AI Act : la Commission européenne muscle son dispositif juste avant l’échéance

La Commission européenne a présenté un plan d’action articulant cybersécurité et intelligence artificielle. Il arrive quelques semaines avant l’entrée en application, le 2 août 2026, des obligations de l’AI Act pour les modèles d’IA à usage général avancés.

Évaluer, encadrer, tester

La première brique du plan touche à l’évaluation des modèles eux-mêmes. Un appel à projets doit faire émerger une capacité européenne dédiée, incluant leur volet cybersécurité, avec une mise en service visée pour 2027. Elle s’ajoutera aux missions déjà confiées au Bureau européen de l’IA sur l’examen indépendant des capacités et des risques.

Reste ensuite la question de qui peut accéder à ces modèles les plus avancés, et dans quelles conditions, lorsqu’ils servent à la cybersécurité. C’est le chantier confié à l’ENISA, qui doit construire avec la Commission un cadre de référence pour un accès structuré, pensé aussi bien pour les organisations publiques que privées.

Vient enfin l’épreuve du réel : l’ENISA et le Centre commun de recherche doivent monter une plateforme sécurisée où tester l’IA appliquée à la cybersécurité, dans des environnements simulés. Les secteurs jugés critiques y auront accès en priorité : finance, énergie, santé, transports, administration publique.

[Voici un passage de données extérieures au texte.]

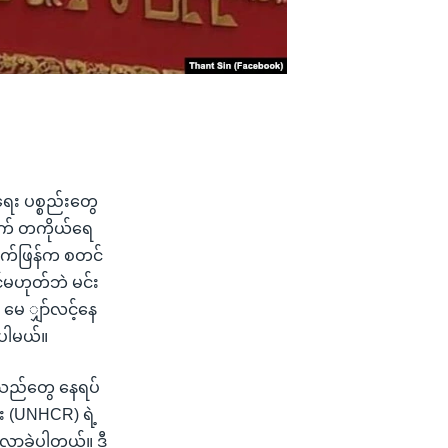
ရေး ပစ္စည်းတွေ
ွက် တကိုယ်ရေ
နက်ဖြန်က စတင်
်မဟုတ်ဘဲ မင်း
မေ ျှာ်လင့်နေ
ပါမယ်။
္ခသည်တွေ နေရပ်
ံး (UNHCR) ရဲ့
လာခဲ့ပါတယ်။ ဒီ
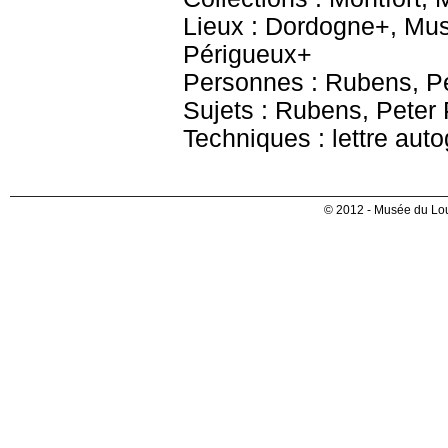
Lieux : Dordogne+, Mu
Périgueux+
Personnes : Rubens, Pet
Sujets : Rubens, Peter
Techniques : lettre aut
© 2012 - Musée du Lou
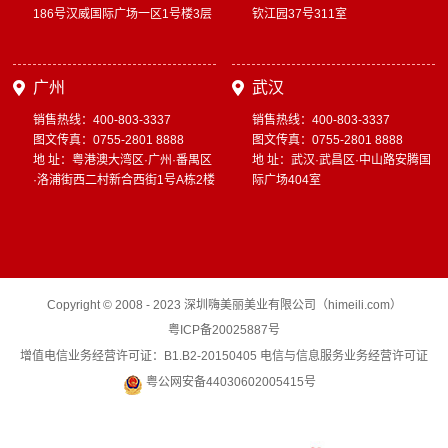
186号汉威国际广场一区1号楼3层
钦江园37号311室
广州
武汉
销售热线：400-803-3337
销售热线：400-803-3337
图文传真：0755-2801 8888
图文传真：0755-2801 8888
地 址：粤港澳大湾区·广州·番禺区
地 址：武汉·武昌区·中山路安腾国
·洛浦街西二村新合西街1号A栋2楼
际广场404室
Copyright © 2008 - 2023 深圳嗨美丽美业有限公司（himeili.com）
粤ICP备20025887号
增值电信业务经营许可证：B1.B2-20150405 电信与信息服务业务经营许可证
粤公网安备44030602005415号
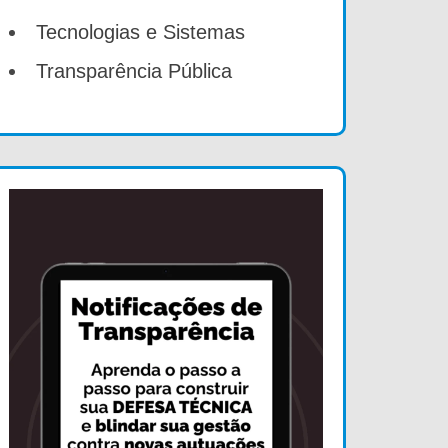
Tecnologias e Sistemas
Transparência Pública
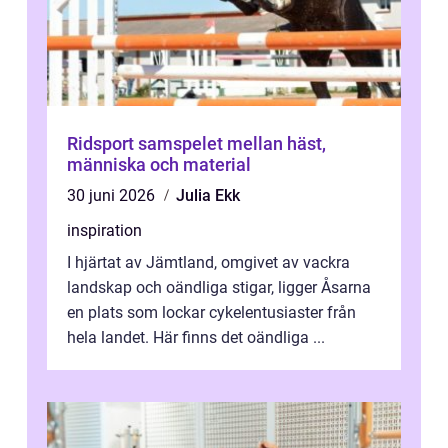
Ridsport samspelet mellan häst,
människa och material
30 juni 2026
Julia Ekk
inspiration
I hjärtat av Jämtland, omgivet av vackra
landskap och oändliga stigar, ligger Åsarna
en plats som lockar cykelentusiaster från
hela landet. Här finns det oändliga ...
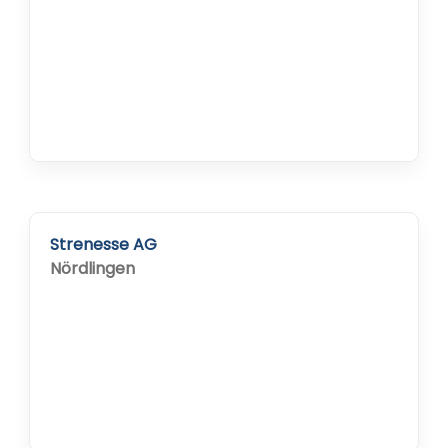
Strenesse AG
Nördlingen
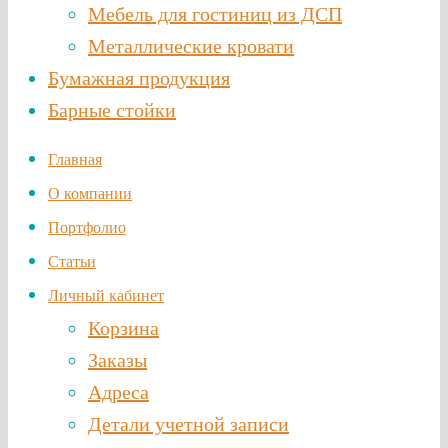
Мебель для гостиниц из ДСП
Металлические кровати
Бумажная продукция
Барные стойки
Главная
О компании
Портфолио
Статьи
Личный кабинет
Корзина
Заказы
Адреса
Детали учетной записи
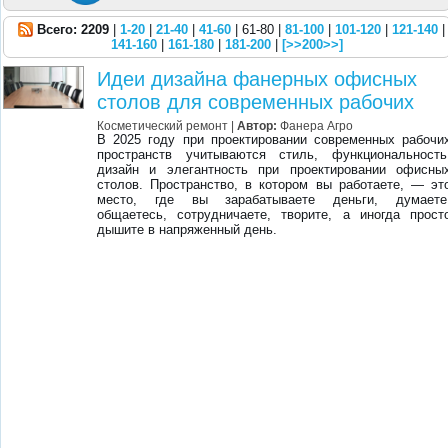
Всего: 2209
|
1-20
|
21-40
|
41-60
| 61-80 |
81-100
|
101-120
|
121-140
|
141-160
|
161-180
|
181-200
|
[>>200>>]
Идеи дизайна фанерных офисных
столов для современных рабочих
Косметический ремонт
|
Автор:
Фанера Агро
В 2025 году при проектировании современных рабочи
пространств учитываются стиль, функциональность
дизайн и элегантность при проектировании офисны
столов. Пространство, в котором вы работаете, — эт
место, где вы зарабатываете деньги, думаете
общаетесь, сотрудничаете, творите, а иногда прост
дышите в напряженный день.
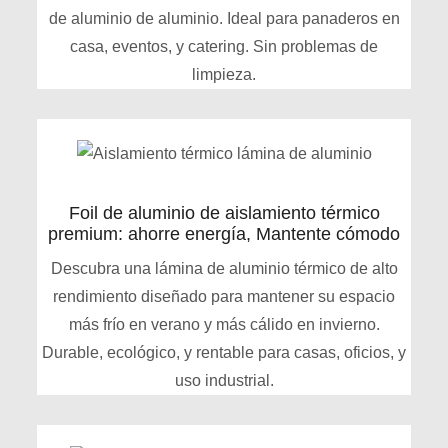
de aluminio de aluminio. Ideal para panaderos en
casa, eventos, y catering. Sin problemas de
limpieza.
Foil de aluminio de aislamiento térmico
premium: ahorre energía, Mantente cómodo
Descubra una lámina de aluminio térmico de alto
rendimiento diseñado para mantener su espacio
más frío en verano y más cálido en invierno.
Durable, ecológico, y rentable para casas, oficios, y
uso industrial.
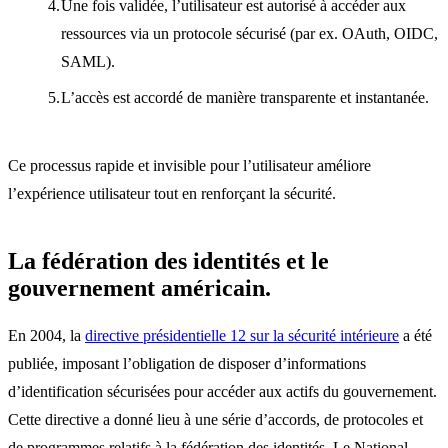
Une fois validée, l’utilisateur est autorisé à accéder aux
ressources via un protocole sécurisé (par ex. OAuth, OIDC,
SAML).
L’accès est accordé de manière transparente et instantanée.
Ce processus rapide et invisible pour l’utilisateur améliore
l’expérience utilisateur tout en renforçant la sécurité.
La fédération des identités et le
gouvernement américain.
En 2004, la
directive présidentielle 12 sur la sécurité intérieure
a été
publiée, imposant l’obligation de disposer d’informations
d’identification sécurisées pour accéder aux actifs du gouvernement.
Cette directive a donné lieu à une série d’accords, de protocoles et
de programmes relatifs à la fédération des identités. Le National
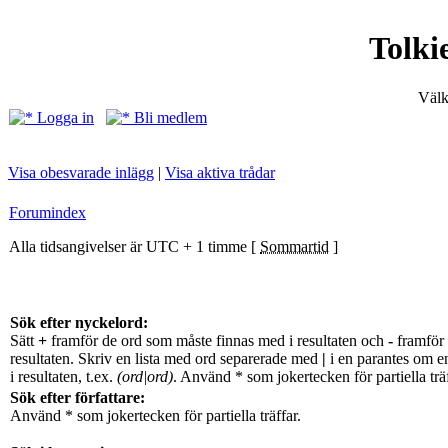
Tolki
Välk
Logga in
Bli medlem
Visa obesvarade inlägg
|
Visa aktiva trådar
Forumindex
Alla tidsangivelser är UTC + 1 timme [
Sommartid
]
Sök efter nyckelord:
Sätt
+
framför de ord som måste finnas med i resultaten och
-
framför 
resultaten. Skriv en lista med ord separerade med
|
i en parantes om e
i resultaten, t.ex.
(ord|ord)
. Använd * som jokertecken för partiella träf
Sök efter författare:
Använd * som jokertecken för partiella träffar.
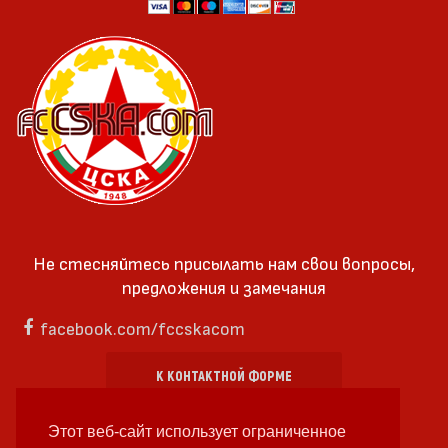
Не стесняйтесь присылать нам свои вопросы,
предложения и замечания
facebook.com/fccskacom
К КОНТАКТНОЙ ФОРМЕ
Этот веб-сайт использует ограниченное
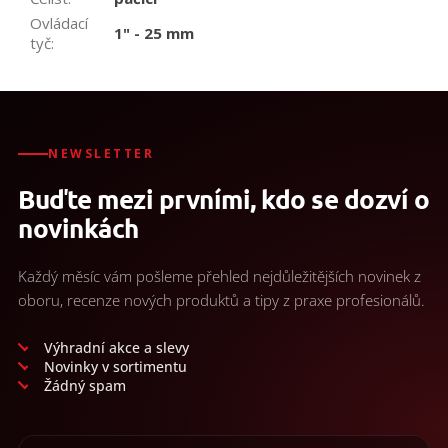
Ovládací
1" - 25 mm
tyč
:
NEWSLETTER
Buďte mezi prvními, kdo se dozví o
novinkách
Každý měsíc vám pošleme přehled nejdůležitějších novinek z
oboru, recenze nových produktů a tipy z praxe profesionálů.
Výhradní akce a slevy
Novinky v sortimentu
Žádný spam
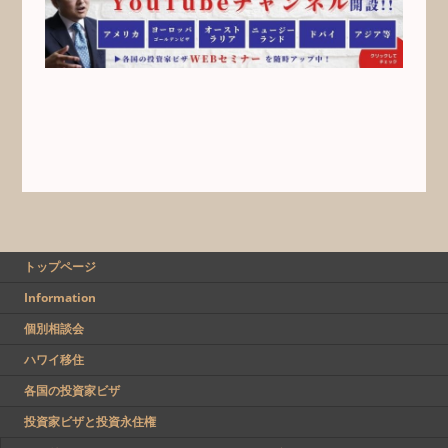
トップページ
Information
個別相談会
ハワイ移住
各国の投資家ビザ
投資家ビザと投資永住権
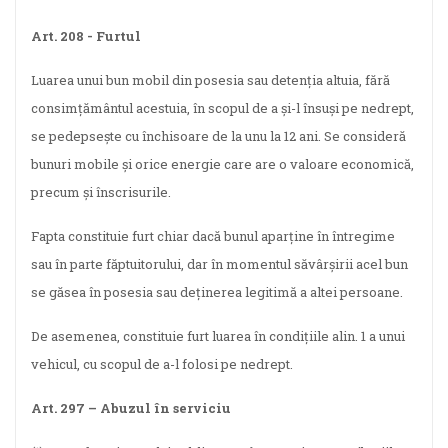
Art. 208 - Furtul
Luarea unui bun mobil din posesia sau detenţia altuia, fără
consimţământul acestuia, în scopul de a şi-l însuşi pe nedrept,
se pedepseşte cu închisoare de la unu la 12 ani. Se consideră
bunuri mobile şi orice energie care are o valoare economică,
precum şi înscrisurile.
Fapta constituie furt chiar dacă bunul aparţine în întregime
sau în parte făptuitorului, dar în momentul săvârşirii acel bun
se găsea în posesia sau deţinerea legitimă a altei persoane.
De asemenea, constituie furt luarea în condiţiile alin. 1 a unui
vehicul, cu scopul de a-l folosi pe nedrept.
Art. 297 – Abuzul în serviciu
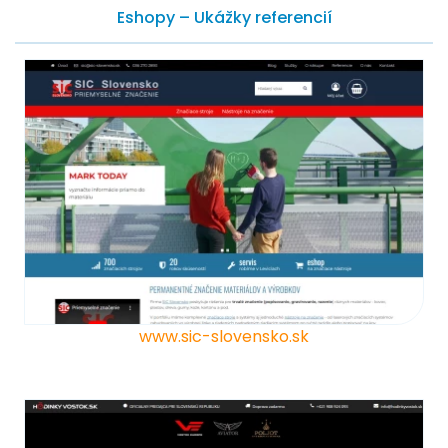
Eshopy – Ukážky referencií
www.sic-slovensko.sk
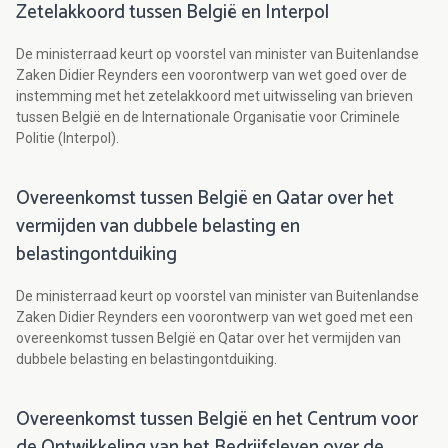
Zetelakkoord tussen België en Interpol
De ministerraad keurt op voorstel van minister van Buitenlandse
Zaken Didier Reynders een voorontwerp van wet goed over de
instemming met het zetelakkoord met uitwisseling van brieven
tussen België en de Internationale Organisatie voor Criminele
Politie (Interpol).
Overeenkomst tussen België en Qatar over het
vermijden van dubbele belasting en
belastingontduiking
De ministerraad keurt op voorstel van minister van Buitenlandse
Zaken Didier Reynders een voorontwerp van wet goed met een
overeenkomst tussen België en Qatar over het vermijden van
dubbele belasting en belastingontduiking.
Overeenkomst tussen België en het Centrum voor
de Ontwikkeling van het Bedrijfsleven over de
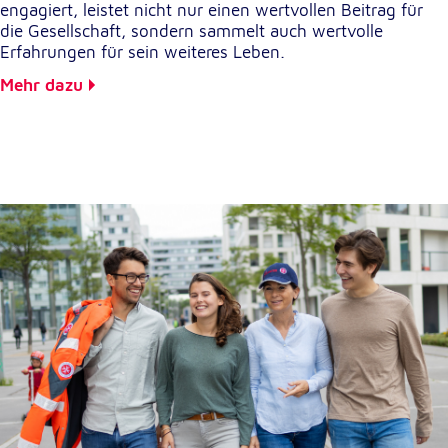
engagiert, leistet nicht nur einen wertvollen Beitrag für
die Gesellschaft, sondern sammelt auch wertvolle
Erfahrungen für sein weiteres Leben.
Mehr dazu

Un dispositif qui s’appuie sur l’arsenal réglementaire existant

Le plan s’articule avec plusieurs textes déjà en vigueur ou en cours d’application : l’AI Act et ses obligations d’évaluation pour les modèles avancés, applicables à partir du 2 août 2026, accompagné du code de bonnes pratiques pour les modèles d’IA à usage général ; le Cyber Resilience Act, dont les exigences de sécurité dès la conception s’appliqueront fin 2027 ; NIS2 pour les secteurs critiques ; DORA pour la résilience opérationnelle numérique du secteur financier ; et le règlement sur la cybersolidarité, pour la détection et la réponse aux attaques de grande ampleur.

Le calendrier comme signal ? 

La publication de ce plan à moins d’un mois de l’entrée en application des obligations AI Act sur les modèles à usage général avancé place la Commission en position de compléter son dispositif de supervision avant l’échéance : capacité d’évaluation annoncée pour 2027, cadre d’accès aux modèles avancés en cours d’élaboration avec l’ENISA, plateforme de test à venir. Autant de briques présentées comme complémentaires aux obligations qui s’imposeront aux fournisseurs de modèles à partir du 2 août.